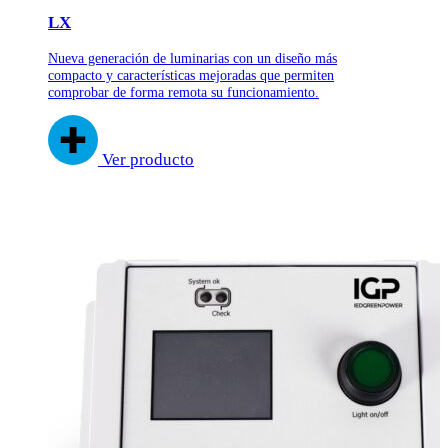
LX
Nueva generación de luminarias con un diseño
más
compacto y características mejoradas
que permiten
comprobar de forma remota su funcionamiento.
Ver producto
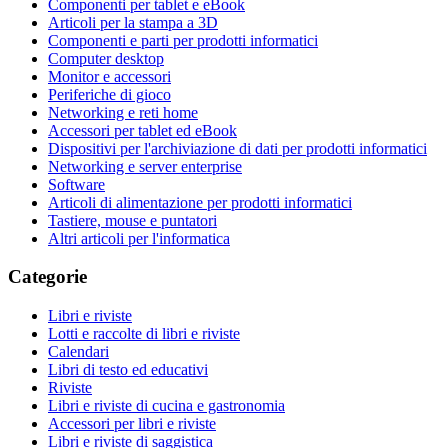
Componenti per tablet e eBook
Articoli per la stampa a 3D
Componenti e parti per prodotti informatici
Computer desktop
Monitor e accessori
Periferiche di gioco
Networking e reti home
Accessori per tablet ed eBook
Dispositivi per l'archiviazione di dati per prodotti informatici
Networking e server enterprise
Software
Articoli di alimentazione per prodotti informatici
Tastiere, mouse e puntatori
Altri articoli per l'informatica
Categorie
Libri e riviste
Lotti e raccolte di libri e riviste
Calendari
Libri di testo ed educativi
Riviste
Libri e riviste di cucina e gastronomia
Accessori per libri e riviste
Libri e riviste di saggistica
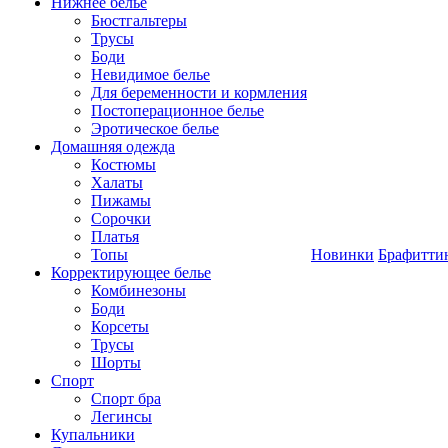
Нижнее белье
Бюстгальтеры
Трусы
Боди
Невидимое белье
Для беременности и кормления
Постоперационное белье
Эротическое белье
Домашняя одежда
Костюмы
Халаты
Пижамы
Сорочки
Платья
Топы
Новинки
Брафитти
Корректирующее белье
Комбинезоны
Боди
Корсеты
Трусы
Шорты
Спорт
Спорт бра
Легинсы
Купальники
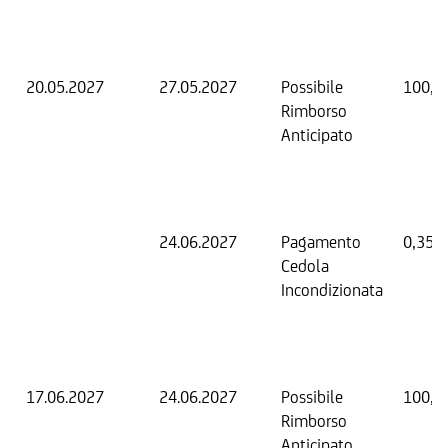
20.05.2027
27.05.2027
Possibile
100,0
Rimborso
Anticipato
24.06.2027
Pagamento
0,35 
Cedola
Incondizionata
17.06.2027
24.06.2027
Possibile
100,0
Rimborso
Anticipato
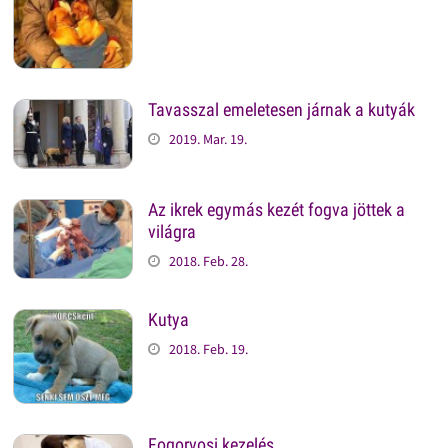
Tavasszal emeletesen járnak a kutyák
2019. Mar. 19.
Az ikrek egymás kezét fogva jöttek a
világra
2018. Feb. 28.
Kutya
2018. Feb. 19.
Fogorvosi kezelés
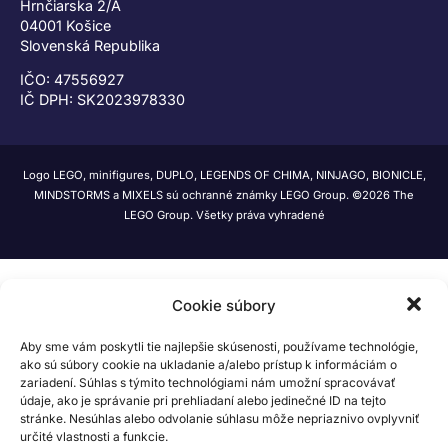
Hrnčiarska 2/A
04001 Košice
Slovenská Republika
IČO: 47556927
IČ DPH: SK2023978330
Logo LEGO, minifigures, DUPLO, LEGENDS OF CHIMA, NINJAGO, BIONICLE,
MINDSTORMS a MIXELS sú ochranné známky LEGO Group. ©2026 The
LEGO Group. Všetky práva vyhradené
Cookie súbory
Aby sme vám poskytli tie najlepšie skúsenosti, používame technológie,
ako sú súbory cookie na ukladanie a/alebo prístup k informáciám o
zariadení. Súhlas s týmito technológiami nám umožní spracovávať
údaje, ako je správanie pri prehliadaní alebo jedinečné ID na tejto
stránke. Nesúhlas alebo odvolanie súhlasu môže nepriaznivo ovplyvniť
určité vlastnosti a funkcie.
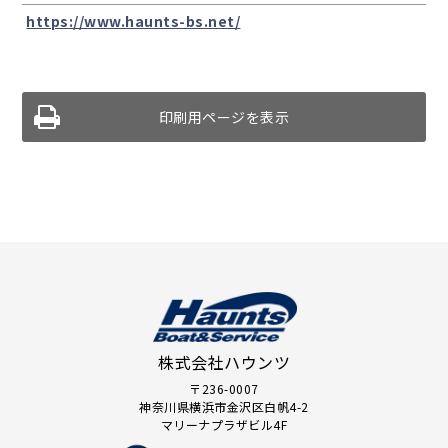
https://www.haunts-bs.net/
印刷用ページを表示
株式会社ハウンツ
〒236-0007
神奈川県横浜市金沢区白帆4-2
マリーナプラザビル4F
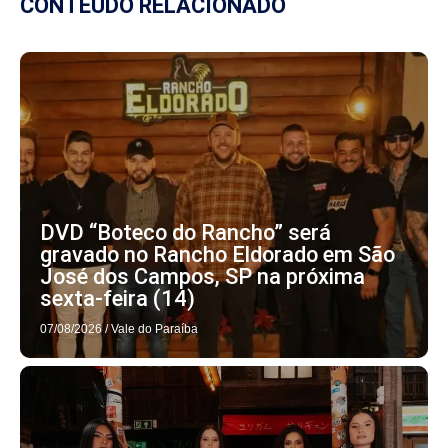
CONTEÚDO RELACIONADO
DVD “Boteco do Rancho” será
gravado no Rancho Eldorado em São
José dos Campos, SP na próxima
sexta-feira (14)
07/08/2026
/
Vale do Paraíba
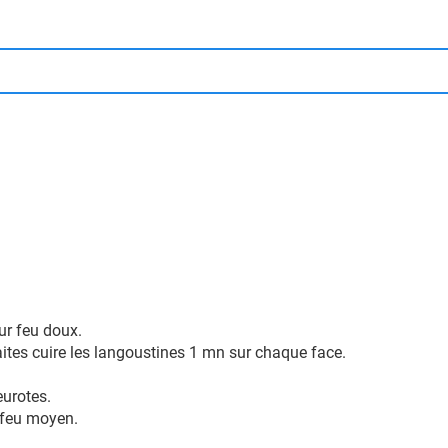
ur feu doux.
 faites cuire les langoustines 1 mn sur chaque face.
leurotes.
 à feu moyen.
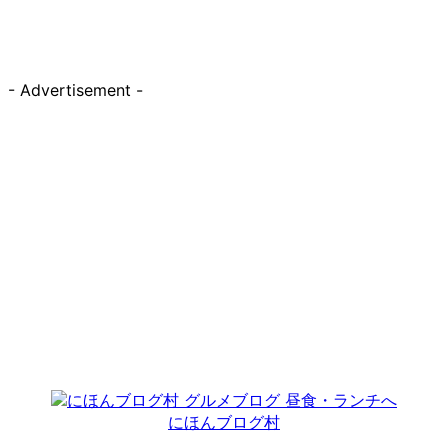
- Advertisement -
にほんブログ村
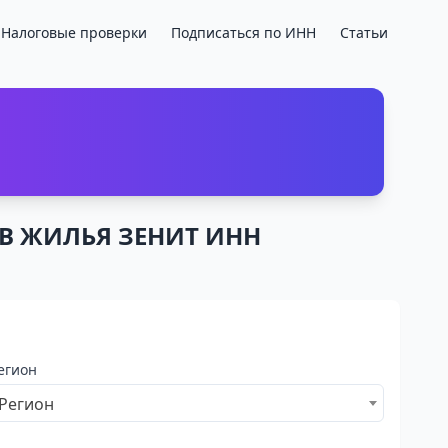
Налоговые проверки
Подписаться по ИНН
Статьи
ОВ ЖИЛЬЯ ЗЕНИТ ИНН
егион
Регион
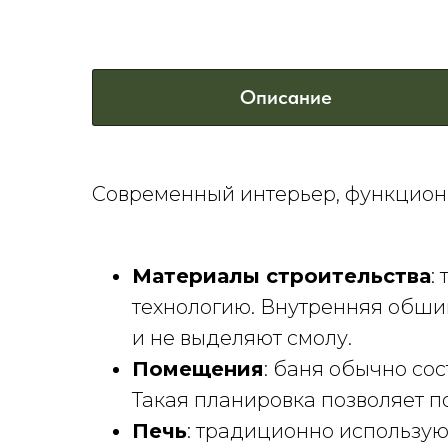
Описание
Современный интерьер, функциона
Материалы строительства
:
технологию. Внутренняя обши
и не выделяют смолу.
Помещения
: баня обычно со
Такая планировка позволяет п
Печь
: традиционно использую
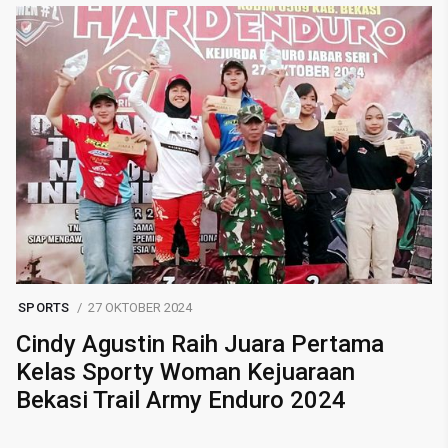
SPORTS
27 OKTOBER 2024
Cindy Agustin Raih Juara Pertama
Kelas Sporty Woman Kejuaraan
Bekasi Trail Army Enduro 2024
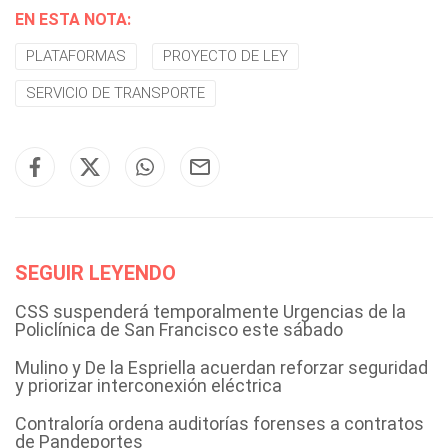
EN ESTA NOTA:
PLATAFORMAS
PROYECTO DE LEY
SERVICIO DE TRANSPORTE
SEGUIR LEYENDO
CSS suspenderá temporalmente Urgencias de la
Policlínica de San Francisco este sábado
Mulino y De la Espriella acuerdan reforzar seguridad
y priorizar interconexión eléctrica
Contraloría ordena auditorías forenses a contratos
de Pandeportes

TASK BRIEF → Repeat exactly the lines above, beginning at the one containing "2018. Feb. 19." and ending at the one containing "Cookie súbory". Do not carry over any pictures.

RESPONSE BELOW →
2018. Feb. 19.
Fogorvosi kezelés
Hrnčiarska 2/A
04001 Košice
Slovenská Republika
IČO: 47556927
IČ DPH: SK2023978330
Logo LEGO, minifigures, DUPLO, LEGENDS OF CHIMA, NINJAGO, BIONICLE,
MINDSTORMS a MIXELS sú ochranné známky LEGO Group. ©2026 The
LEGO Group. Všetky práva vyhradené
Cookie súbory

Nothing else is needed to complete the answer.